__Activity__
Take the lines below beginning at the line that has "X114046000Y-78994000D02*" and stopping after the line that has "X65260000Y-122605800D02*", and print them exactly as they are, with no other lines.

__Provided information__
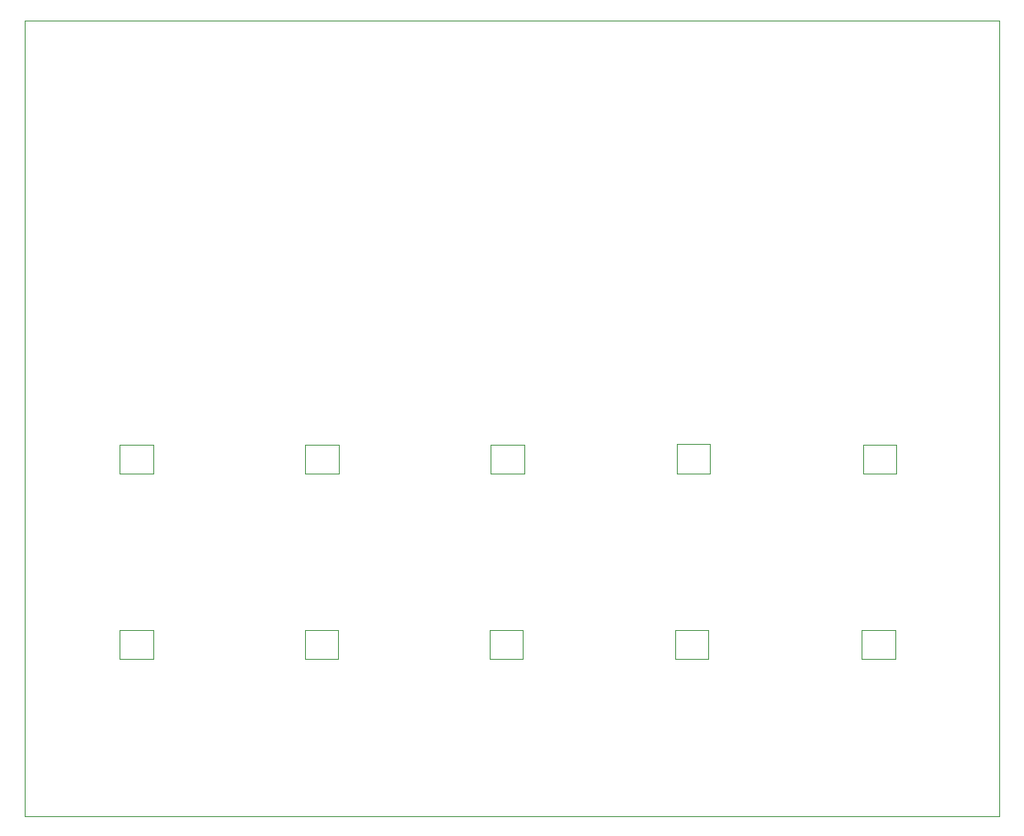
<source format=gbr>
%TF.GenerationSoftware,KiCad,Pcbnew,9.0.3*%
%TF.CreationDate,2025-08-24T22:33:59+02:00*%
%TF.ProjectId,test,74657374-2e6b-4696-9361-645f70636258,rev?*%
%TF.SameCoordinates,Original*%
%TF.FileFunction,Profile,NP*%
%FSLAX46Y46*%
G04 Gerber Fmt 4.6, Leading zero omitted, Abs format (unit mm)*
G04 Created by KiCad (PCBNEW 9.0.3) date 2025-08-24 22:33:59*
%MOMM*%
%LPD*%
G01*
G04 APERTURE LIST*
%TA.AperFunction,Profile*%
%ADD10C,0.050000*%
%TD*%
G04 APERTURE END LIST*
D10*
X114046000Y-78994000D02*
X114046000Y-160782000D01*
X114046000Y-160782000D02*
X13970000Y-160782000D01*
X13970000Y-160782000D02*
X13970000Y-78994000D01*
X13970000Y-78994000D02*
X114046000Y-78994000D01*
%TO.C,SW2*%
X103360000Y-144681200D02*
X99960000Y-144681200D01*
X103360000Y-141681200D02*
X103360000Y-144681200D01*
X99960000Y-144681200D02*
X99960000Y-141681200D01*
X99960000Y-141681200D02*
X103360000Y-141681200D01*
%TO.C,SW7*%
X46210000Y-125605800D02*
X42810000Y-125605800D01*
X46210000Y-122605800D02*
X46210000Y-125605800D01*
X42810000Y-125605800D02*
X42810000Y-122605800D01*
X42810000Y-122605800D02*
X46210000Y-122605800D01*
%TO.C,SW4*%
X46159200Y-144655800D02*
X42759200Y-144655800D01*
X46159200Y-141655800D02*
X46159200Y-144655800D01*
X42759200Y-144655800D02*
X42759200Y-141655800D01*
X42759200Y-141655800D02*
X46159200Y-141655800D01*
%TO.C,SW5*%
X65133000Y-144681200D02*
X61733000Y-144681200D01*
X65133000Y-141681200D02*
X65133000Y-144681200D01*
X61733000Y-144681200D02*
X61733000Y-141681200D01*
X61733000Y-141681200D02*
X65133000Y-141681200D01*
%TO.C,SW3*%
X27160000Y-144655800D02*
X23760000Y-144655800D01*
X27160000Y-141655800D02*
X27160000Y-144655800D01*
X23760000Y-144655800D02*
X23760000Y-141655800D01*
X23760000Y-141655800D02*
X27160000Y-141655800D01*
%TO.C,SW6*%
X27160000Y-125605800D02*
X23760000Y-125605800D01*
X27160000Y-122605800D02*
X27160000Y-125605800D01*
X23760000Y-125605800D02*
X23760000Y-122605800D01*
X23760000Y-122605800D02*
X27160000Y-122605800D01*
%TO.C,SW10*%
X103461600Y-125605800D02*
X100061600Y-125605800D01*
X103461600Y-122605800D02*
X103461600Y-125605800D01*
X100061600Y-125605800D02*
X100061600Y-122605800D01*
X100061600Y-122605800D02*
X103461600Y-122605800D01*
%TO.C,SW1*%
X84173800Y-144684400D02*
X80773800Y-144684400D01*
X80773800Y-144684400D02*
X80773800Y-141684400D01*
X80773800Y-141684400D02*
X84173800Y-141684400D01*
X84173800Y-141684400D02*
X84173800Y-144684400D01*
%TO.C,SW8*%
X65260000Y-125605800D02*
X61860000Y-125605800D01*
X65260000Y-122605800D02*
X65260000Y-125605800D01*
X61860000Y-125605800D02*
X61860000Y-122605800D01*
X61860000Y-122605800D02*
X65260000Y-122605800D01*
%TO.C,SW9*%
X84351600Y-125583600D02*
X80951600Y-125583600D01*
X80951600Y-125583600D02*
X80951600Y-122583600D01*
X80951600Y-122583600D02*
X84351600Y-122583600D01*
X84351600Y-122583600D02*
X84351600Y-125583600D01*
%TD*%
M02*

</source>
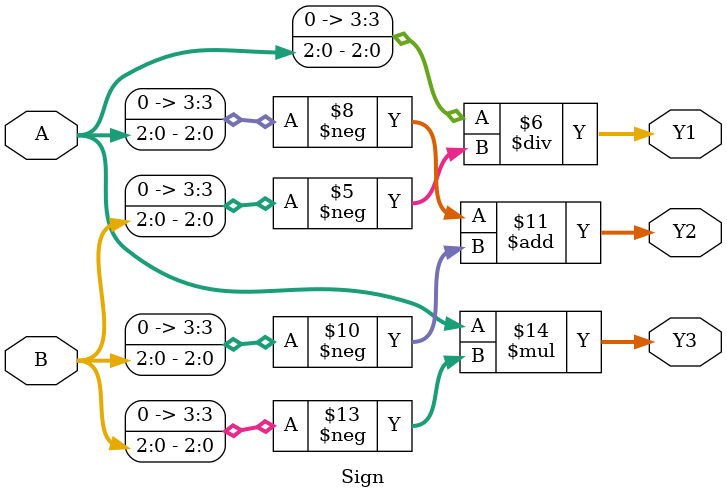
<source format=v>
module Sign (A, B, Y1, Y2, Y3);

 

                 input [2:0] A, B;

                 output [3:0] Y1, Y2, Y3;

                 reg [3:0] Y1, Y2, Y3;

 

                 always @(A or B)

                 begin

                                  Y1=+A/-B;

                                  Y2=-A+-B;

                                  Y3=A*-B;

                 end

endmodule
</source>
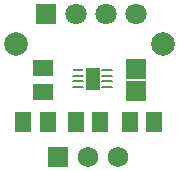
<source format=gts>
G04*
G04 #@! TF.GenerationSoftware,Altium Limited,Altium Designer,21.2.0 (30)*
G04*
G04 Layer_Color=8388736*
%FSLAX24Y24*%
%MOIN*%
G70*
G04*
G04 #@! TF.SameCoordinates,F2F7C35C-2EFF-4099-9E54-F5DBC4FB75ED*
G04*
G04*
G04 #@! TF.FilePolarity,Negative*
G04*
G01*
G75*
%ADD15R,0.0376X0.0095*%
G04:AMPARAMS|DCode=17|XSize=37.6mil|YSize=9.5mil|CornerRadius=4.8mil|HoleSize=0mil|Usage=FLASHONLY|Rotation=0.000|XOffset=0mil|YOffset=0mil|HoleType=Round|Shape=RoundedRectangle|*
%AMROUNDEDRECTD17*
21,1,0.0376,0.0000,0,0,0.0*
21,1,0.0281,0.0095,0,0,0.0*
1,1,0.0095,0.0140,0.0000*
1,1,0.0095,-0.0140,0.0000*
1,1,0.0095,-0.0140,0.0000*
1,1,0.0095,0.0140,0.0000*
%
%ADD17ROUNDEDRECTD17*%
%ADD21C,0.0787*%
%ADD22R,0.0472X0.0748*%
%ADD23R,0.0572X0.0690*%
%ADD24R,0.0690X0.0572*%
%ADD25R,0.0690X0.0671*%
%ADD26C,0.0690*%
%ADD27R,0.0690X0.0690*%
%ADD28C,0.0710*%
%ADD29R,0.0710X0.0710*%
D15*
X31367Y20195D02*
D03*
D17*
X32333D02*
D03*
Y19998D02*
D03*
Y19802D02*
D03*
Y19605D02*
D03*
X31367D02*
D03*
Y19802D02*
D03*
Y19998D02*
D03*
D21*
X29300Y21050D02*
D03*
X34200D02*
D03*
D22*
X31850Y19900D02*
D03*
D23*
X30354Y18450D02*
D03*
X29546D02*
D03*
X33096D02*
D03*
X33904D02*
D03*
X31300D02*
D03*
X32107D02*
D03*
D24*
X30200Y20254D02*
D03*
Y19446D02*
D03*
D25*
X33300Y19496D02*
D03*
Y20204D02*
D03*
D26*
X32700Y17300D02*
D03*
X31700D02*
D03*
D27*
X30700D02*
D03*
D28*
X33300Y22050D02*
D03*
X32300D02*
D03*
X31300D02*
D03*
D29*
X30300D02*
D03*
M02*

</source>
--
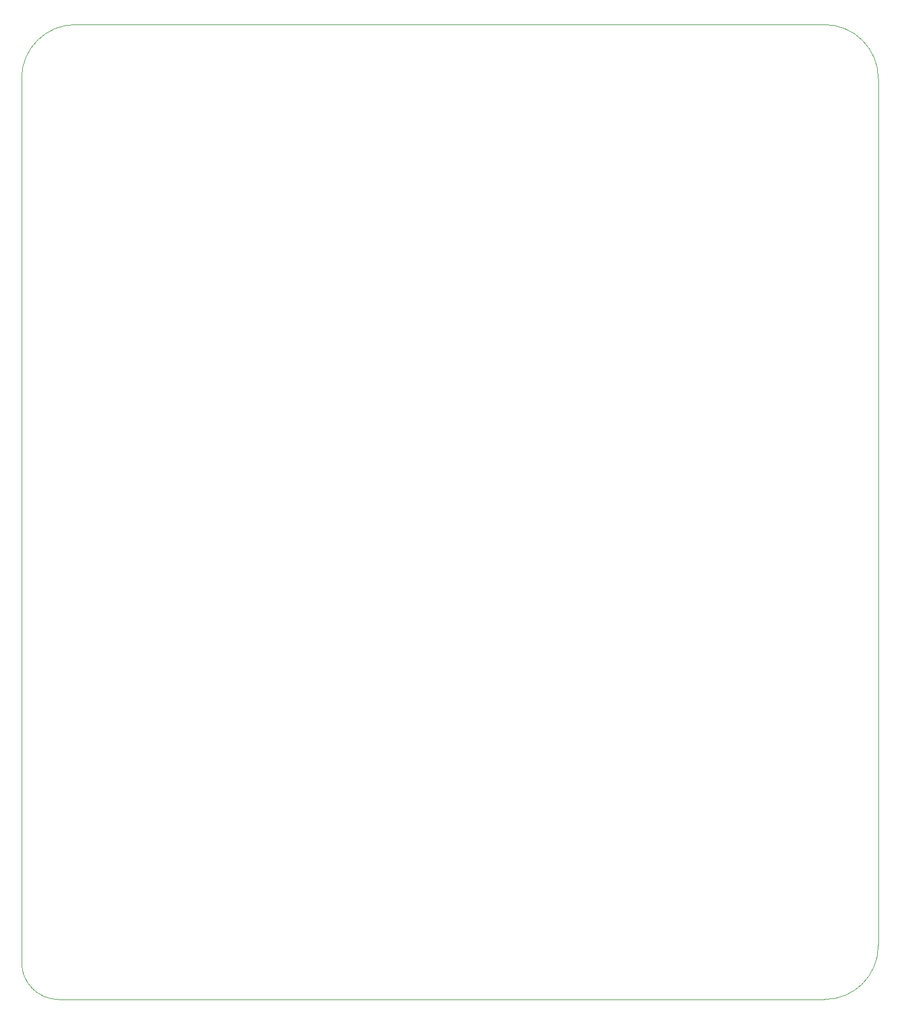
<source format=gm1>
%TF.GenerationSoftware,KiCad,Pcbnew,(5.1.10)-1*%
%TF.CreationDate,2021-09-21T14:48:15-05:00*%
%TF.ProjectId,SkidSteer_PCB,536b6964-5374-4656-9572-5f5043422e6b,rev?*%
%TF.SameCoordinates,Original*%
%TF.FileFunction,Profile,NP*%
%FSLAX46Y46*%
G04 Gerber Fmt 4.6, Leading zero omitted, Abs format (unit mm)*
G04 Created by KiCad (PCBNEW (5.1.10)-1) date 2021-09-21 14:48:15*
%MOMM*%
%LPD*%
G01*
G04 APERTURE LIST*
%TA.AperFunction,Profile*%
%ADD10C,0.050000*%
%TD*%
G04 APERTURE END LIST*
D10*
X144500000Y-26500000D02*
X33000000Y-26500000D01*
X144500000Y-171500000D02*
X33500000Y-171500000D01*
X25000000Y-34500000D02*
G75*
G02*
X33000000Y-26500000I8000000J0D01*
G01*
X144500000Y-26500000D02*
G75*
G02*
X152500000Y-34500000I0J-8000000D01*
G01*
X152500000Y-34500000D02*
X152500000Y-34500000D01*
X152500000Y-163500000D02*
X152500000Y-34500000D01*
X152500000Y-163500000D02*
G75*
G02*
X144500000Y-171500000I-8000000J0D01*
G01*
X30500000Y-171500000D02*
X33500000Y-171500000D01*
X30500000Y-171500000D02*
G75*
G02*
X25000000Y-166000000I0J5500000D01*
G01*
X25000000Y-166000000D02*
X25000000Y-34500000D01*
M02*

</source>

__Solution__
X114046000Y-78994000D02*
X114046000Y-160782000D01*
X114046000Y-160782000D02*
X13970000Y-160782000D01*
X13970000Y-160782000D02*
X13970000Y-78994000D01*
X13970000Y-78994000D02*
X114046000Y-78994000D01*
%TO.C,SW2*%
X103360000Y-144681200D02*
X99960000Y-144681200D01*
X103360000Y-141681200D02*
X103360000Y-144681200D01*
X99960000Y-144681200D02*
X99960000Y-141681200D01*
X99960000Y-141681200D02*
X103360000Y-141681200D01*
%TO.C,SW7*%
X46210000Y-125605800D02*
X42810000Y-125605800D01*
X46210000Y-122605800D02*
X46210000Y-125605800D01*
X42810000Y-125605800D02*
X42810000Y-122605800D01*
X42810000Y-122605800D02*
X46210000Y-122605800D01*
%TO.C,SW4*%
X46159200Y-144655800D02*
X42759200Y-144655800D01*
X46159200Y-141655800D02*
X46159200Y-144655800D01*
X42759200Y-144655800D02*
X42759200Y-141655800D01*
X42759200Y-141655800D02*
X46159200Y-141655800D01*
%TO.C,SW5*%
X65133000Y-144681200D02*
X61733000Y-144681200D01*
X65133000Y-141681200D02*
X65133000Y-144681200D01*
X61733000Y-144681200D02*
X61733000Y-141681200D01*
X61733000Y-141681200D02*
X65133000Y-141681200D01*
%TO.C,SW3*%
X27160000Y-144655800D02*
X23760000Y-144655800D01*
X27160000Y-141655800D02*
X27160000Y-144655800D01*
X23760000Y-144655800D02*
X23760000Y-141655800D01*
X23760000Y-141655800D02*
X27160000Y-141655800D01*
%TO.C,SW6*%
X27160000Y-125605800D02*
X23760000Y-125605800D01*
X27160000Y-122605800D02*
X27160000Y-125605800D01*
X23760000Y-125605800D02*
X23760000Y-122605800D01*
X23760000Y-122605800D02*
X27160000Y-122605800D01*
%TO.C,SW10*%
X103461600Y-125605800D02*
X100061600Y-125605800D01*
X103461600Y-122605800D02*
X103461600Y-125605800D01*
X100061600Y-125605800D02*
X100061600Y-122605800D01*
X100061600Y-122605800D02*
X103461600Y-122605800D01*
%TO.C,SW1*%
X84173800Y-144684400D02*
X80773800Y-144684400D01*
X80773800Y-144684400D02*
X80773800Y-141684400D01*
X80773800Y-141684400D02*
X84173800Y-141684400D01*
X84173800Y-141684400D02*
X84173800Y-144684400D01*
%TO.C,SW8*%
X65260000Y-125605800D02*
X61860000Y-125605800D01*
X65260000Y-122605800D02*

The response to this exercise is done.